__Data excerpt__.
· · · ·

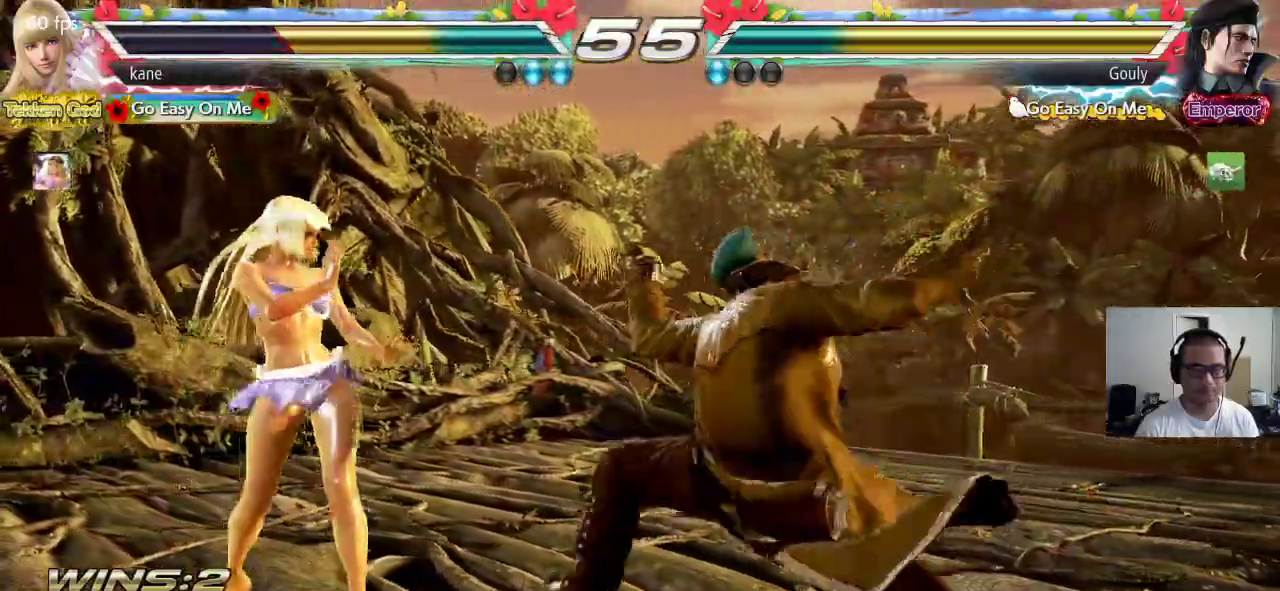
{"dt_ms": 500, "buttons": [], "left_stick": "center", "events": [[33, "left_stick", "left"], [433, "left_stick", "center"]]}
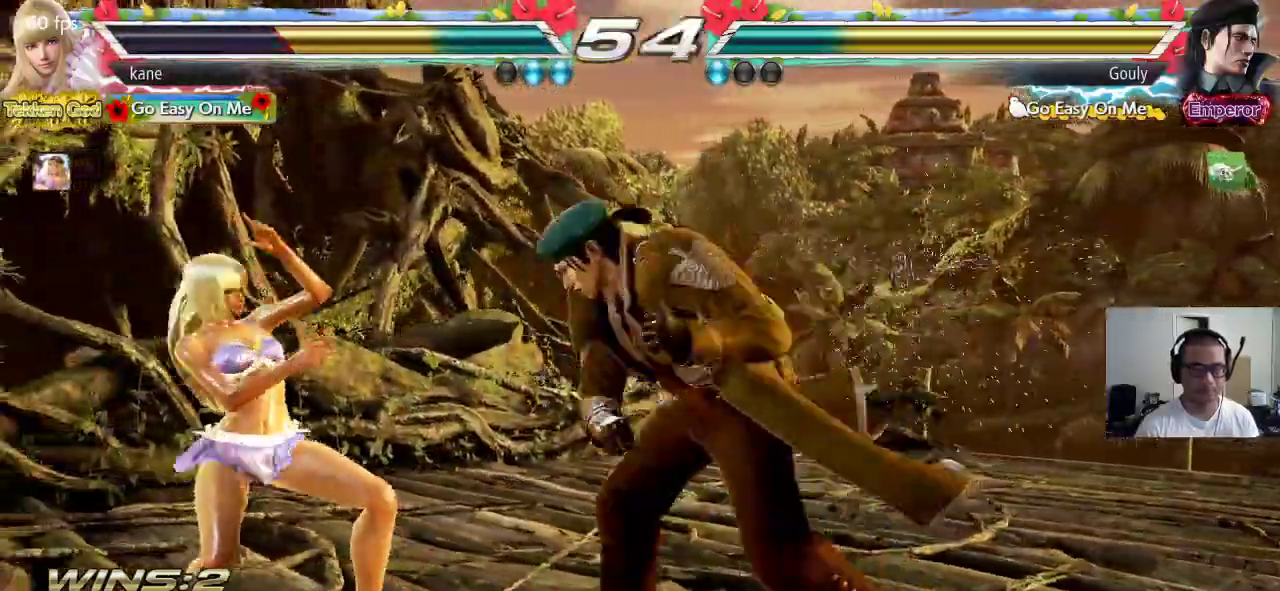
{"dt_ms": 500, "buttons": [], "left_stick": "left", "events": [[233, "left_stick", "left"], [300, "left_stick", "center"], [350, "left_stick", "left"], [433, "left_stick", "center"], [483, "left_stick", "left"]]}
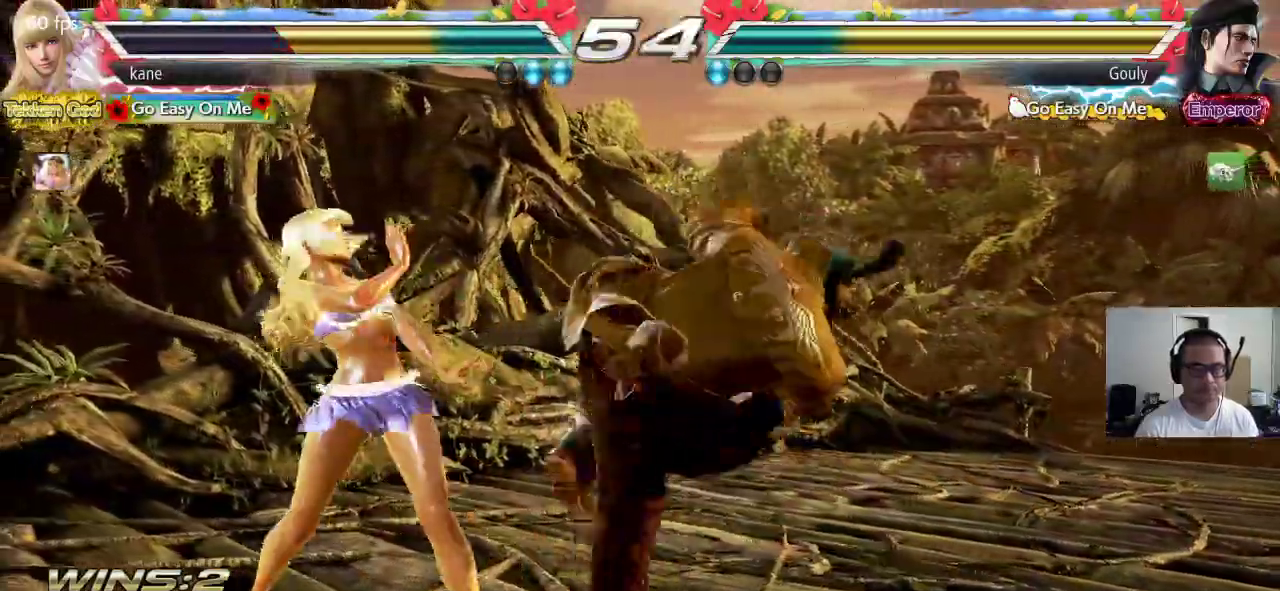
{"dt_ms": 500, "buttons": [], "left_stick": "center", "events": [[367, "left_stick", "center"]]}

· · · ·

__What to produce__. All the data above is to be transcribed exactly, with no pictures included.

__Answer section__.
{"dt_ms": 500, "buttons": [], "left_stick": "center", "events": [[33, "left_stick", "left"], [433, "left_stick", "center"]]}
{"dt_ms": 500, "buttons": [], "left_stick": "left", "events": [[233, "left_stick", "left"], [300, "left_stick", "center"], [350, "left_stick", "left"], [433, "left_stick", "center"], [483, "left_stick", "left"]]}
{"dt_ms": 500, "buttons": [], "left_stick": "center", "events": [[367, "left_stick", "center"]]}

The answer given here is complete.